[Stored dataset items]
»»

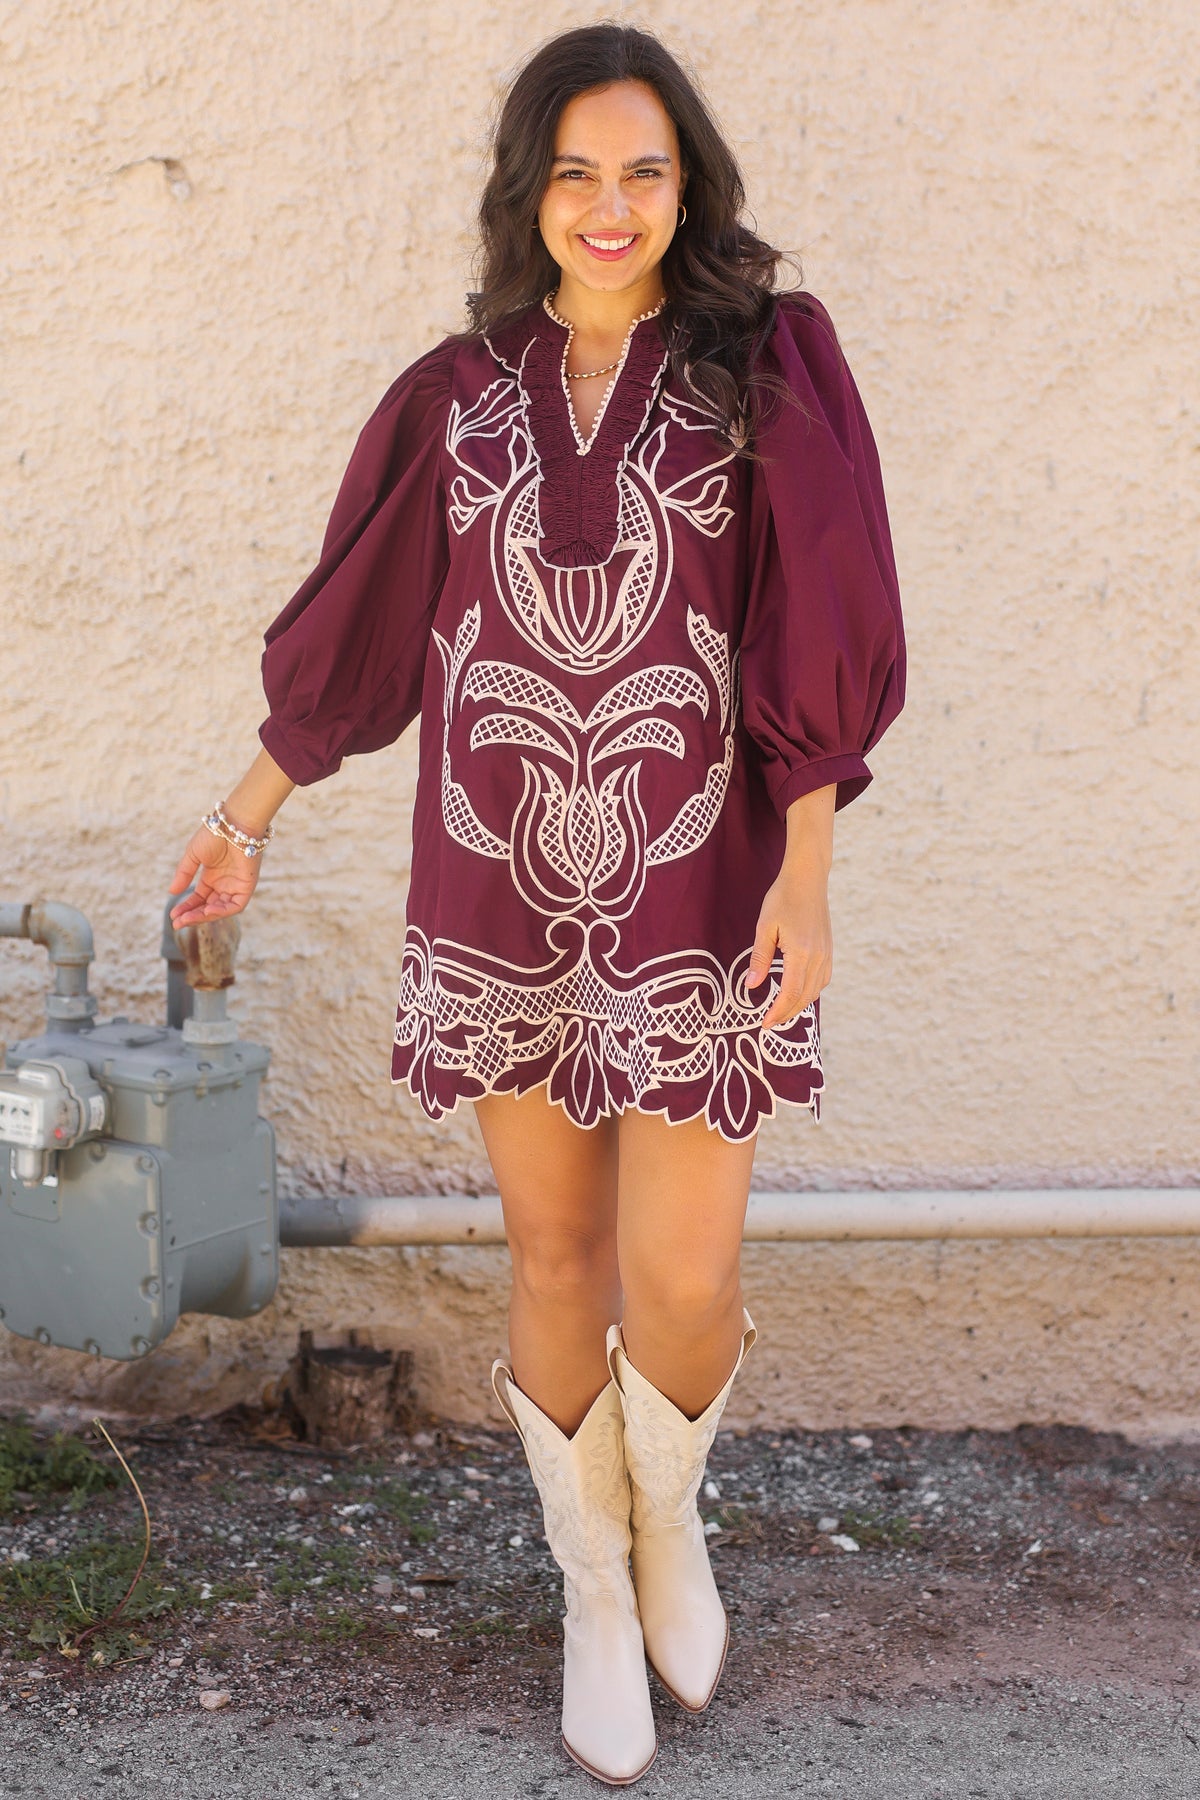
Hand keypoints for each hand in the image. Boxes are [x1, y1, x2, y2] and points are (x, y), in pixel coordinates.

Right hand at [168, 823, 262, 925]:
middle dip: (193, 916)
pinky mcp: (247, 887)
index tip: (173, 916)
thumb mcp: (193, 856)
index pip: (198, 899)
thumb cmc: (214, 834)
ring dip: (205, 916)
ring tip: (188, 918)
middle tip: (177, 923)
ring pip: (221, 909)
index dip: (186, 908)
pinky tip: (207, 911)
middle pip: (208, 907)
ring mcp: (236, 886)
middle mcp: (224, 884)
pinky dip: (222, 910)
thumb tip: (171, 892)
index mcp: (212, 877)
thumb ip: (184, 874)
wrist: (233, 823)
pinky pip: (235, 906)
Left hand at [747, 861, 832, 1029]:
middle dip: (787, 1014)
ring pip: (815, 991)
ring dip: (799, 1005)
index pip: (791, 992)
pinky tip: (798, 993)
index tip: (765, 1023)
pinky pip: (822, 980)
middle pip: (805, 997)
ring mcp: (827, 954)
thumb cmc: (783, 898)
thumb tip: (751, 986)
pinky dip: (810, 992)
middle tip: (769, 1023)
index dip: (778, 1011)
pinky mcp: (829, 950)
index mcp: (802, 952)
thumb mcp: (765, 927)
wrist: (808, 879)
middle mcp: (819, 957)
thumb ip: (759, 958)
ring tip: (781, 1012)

««

» TASK GOAL
Output the lines from the one with "thumb cmc: (783, 898)" to the final line of the entries above, exactly as they stand, please, and nothing else.

» YOUR SOLUTION
thumb cmc: (783, 898)
thumb tip: (751, 986)
pinky dip: (810, 992)
middle tip: (769, 1023)
index dip: (778, 1011)
pinky mcp: (829, 950)
index mcp: (802, 952)
thumb mcp: (765, 927)
wrist: (808, 879)
middle mcp: (819, 957)
thumb ip: (759, 958)
ring tip: (781, 1012)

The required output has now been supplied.